The competition with Thailand and Vietnam is more direct, since both offer similar services to Sri Lanka, including a large Buddhist cultural presence and comparable facilities. However, it is problematic if our hotel prices are expensive and transportation fares are uncompetitive, making Thailand and Vietnam more attractive.

We must clearly define our comparative and competitive advantages. A comparative advantage means producing a tourism product better than that of competitors. A competitive advantage means competing effectively by offering a high-quality product at a low cost.

To achieve lower prices, we must ensure low operational costs. This requires reducing unnecessary tax burdens and providing targeted tax incentives and subsidies for investment, particularly for local investors.

Currently, many Sri Lankan investors are reportedly investing their capital in the tourism sectors of Thailand, Vietnam, Indonesia, and the Maldives, indicating that running businesses in Sri Lanka is perceived as highly expensive, a factor that has led to Sri Lanka being labelled an expensive destination.

Our pricing strategies should shift towards value-based pricing rather than cost-plus pricing.

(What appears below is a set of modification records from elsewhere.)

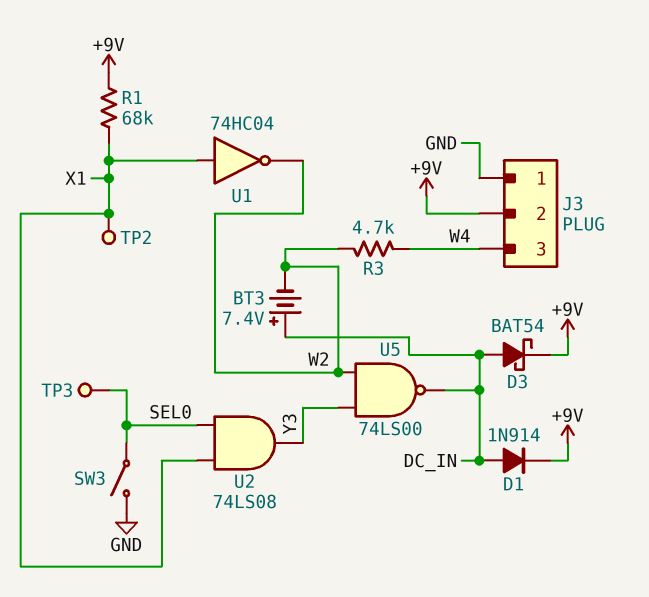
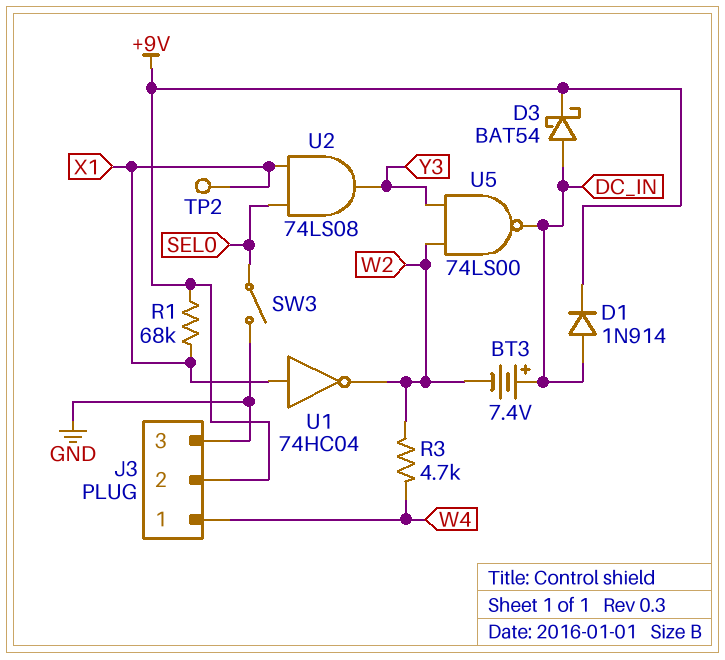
J3 pin 1: GND -> W4
J3 pin 3: W4 -> GND
TP3: test point (SEL0) -> none

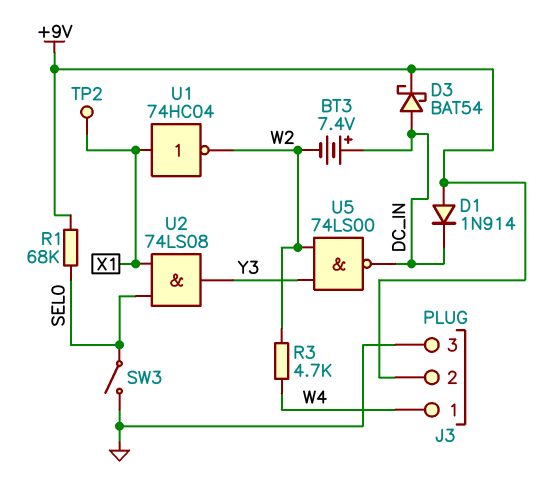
D1: diode 1N914 (A DC_IN, K +9V) -> diode 1N914 (A +9V, K DC_IN)
R1: 68k (+9V, X1) -> 68k (+9V, SEL0)

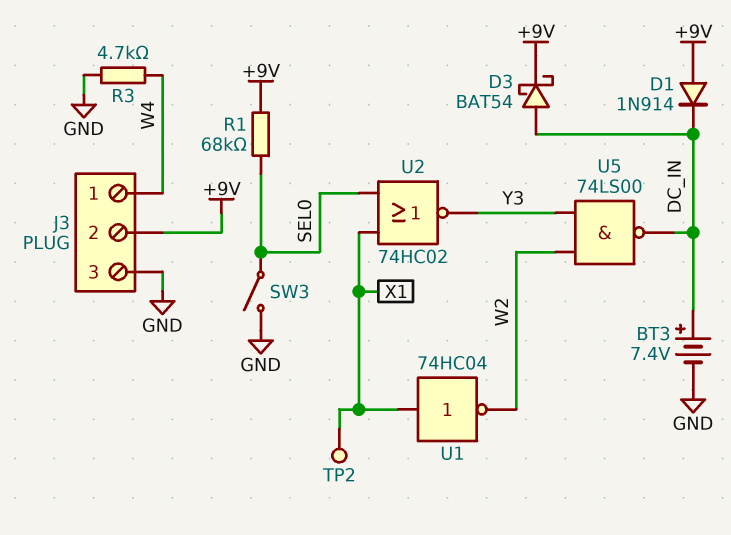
BT3: 7.4V (plus DC_IN, minus W2) -> 7.4V (plus DC_IN, minus GND)
R3: 4.7k (W2, W4) -> 4.7k (GND, W4)
U2: AND 74LS08 (in SEL0, in X1, out Y3) -> NOR 74HC02 (in SEL0, in X1, out Y3)

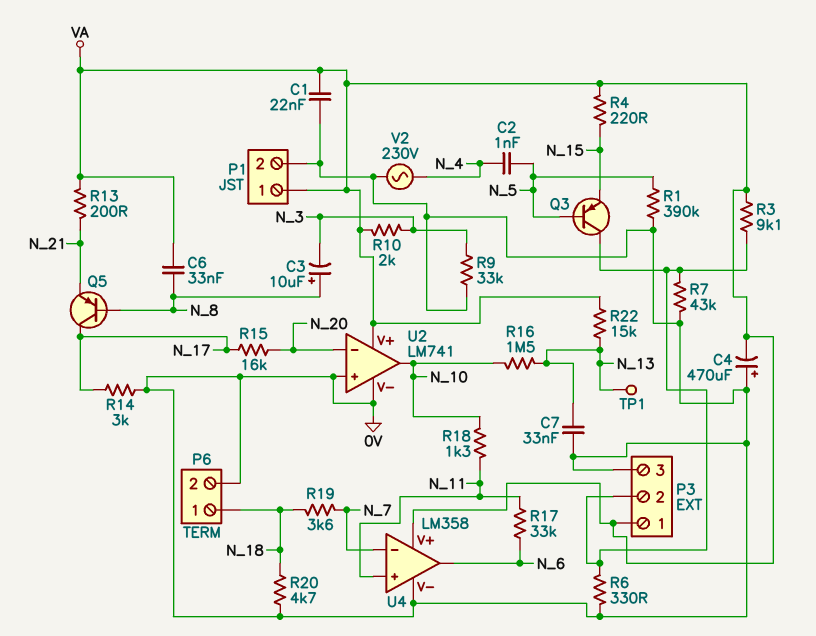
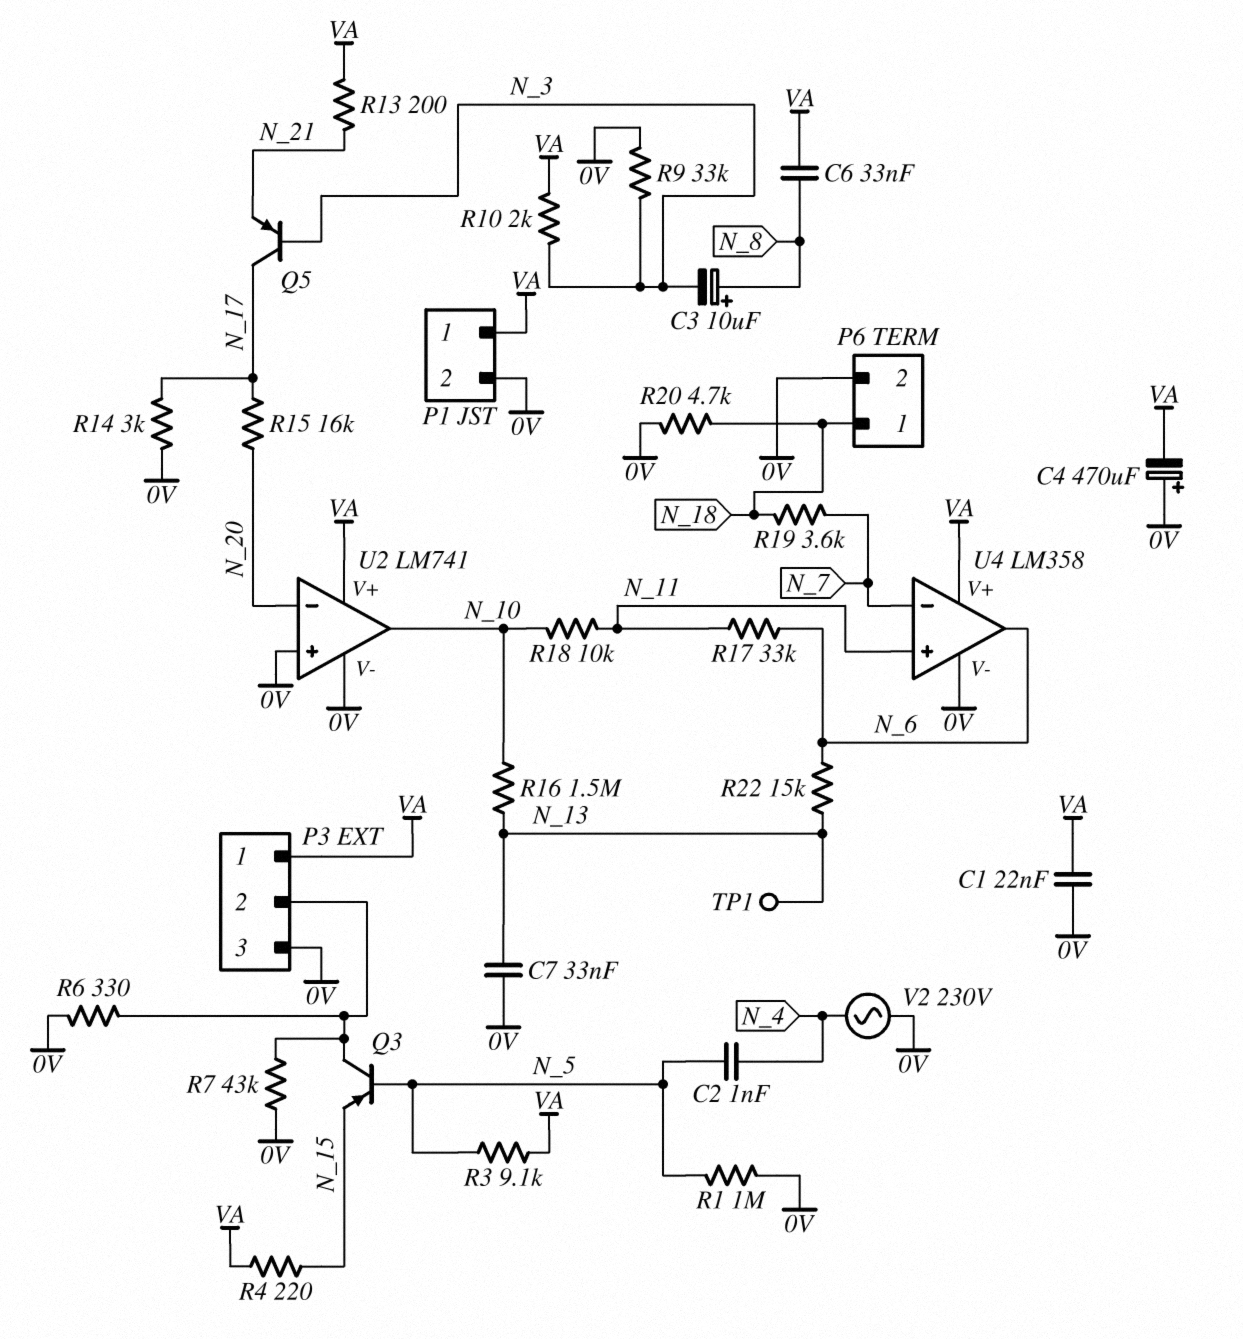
Q5: PNP (B N_8, C N_17, E N_21) -> PNP (B N_3, C N_17, E N_21)
R1: 390k (0V, N_5) -> 1M (0V, N_5)
R3: 9.1k (P3/2, VA) -> 9.1k (N_5, VA)
R18: 1.3k (N_10, N_11) -> 10k (N_10, N_11)
R22: 15k (N_13, VA) -> 15k (N_6, N_13)

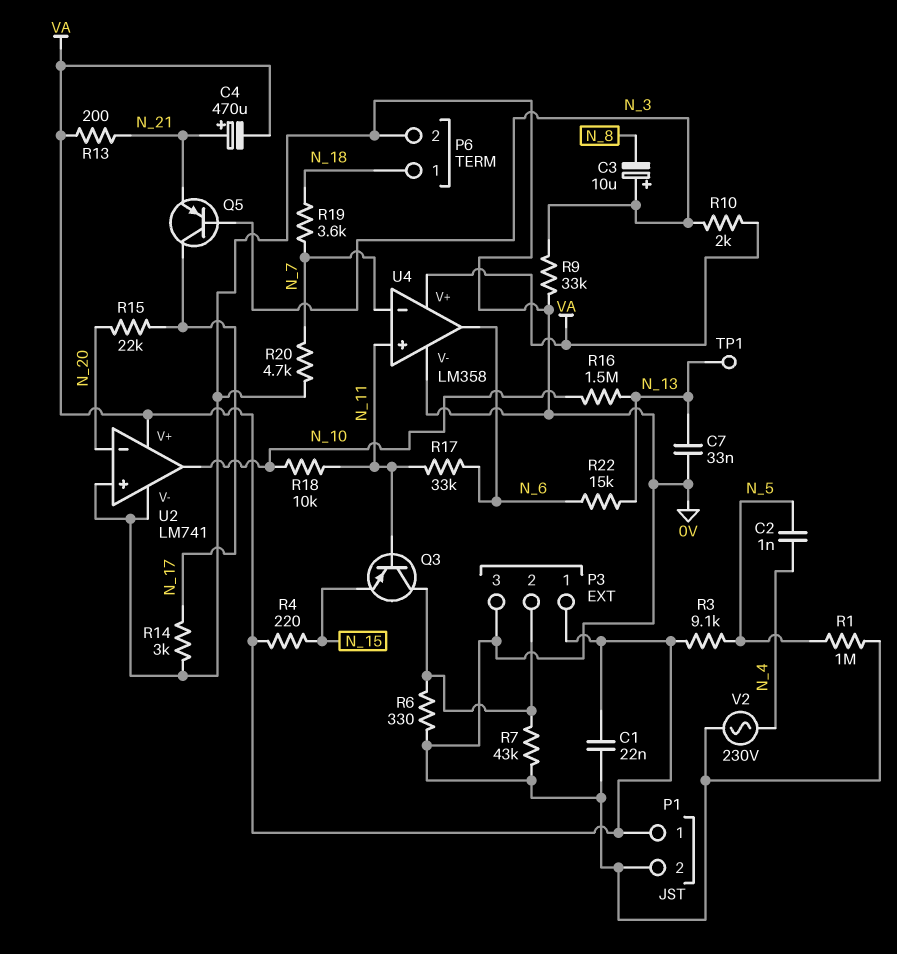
C3: 10uF (plus N_8, minus N_3) -> 10uF (plus N_3, minus N_8)
C4: 470uF (plus 0V, minus VA) -> 470uF (plus N_21, minus VA)
C6: 33nF (N_8, VA) -> none
Q3: PNP (B N_5, C P3/2, E N_15) -> PNP (B N_11, C P3/2, E N_15)
R15: 16k (N_17, N_20) -> 22k (N_17, N_20)
R20: 4.7k (0V, N_18) -> 4.7k (0V, N_7)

This means determining customer willingness to pay and then creating bundled, unique experiences that justify a premium price. Simplifying regulations for both tourist arrivals and investment is also essential.

Finally, aviation strategy must be addressed, as high aviation costs act as a major barrier. The cost of non-essential items and services at the airport is sometimes inflated due to high airport taxes levied on businesses. This is unsustainable for non-essential goods.

If our prices are too high for homogeneous products that competitors offer, tourists will find cheaper substitute destinations. Therefore, if we must charge higher prices, it should be for an exclusive tourism experience or a unique, high-value product.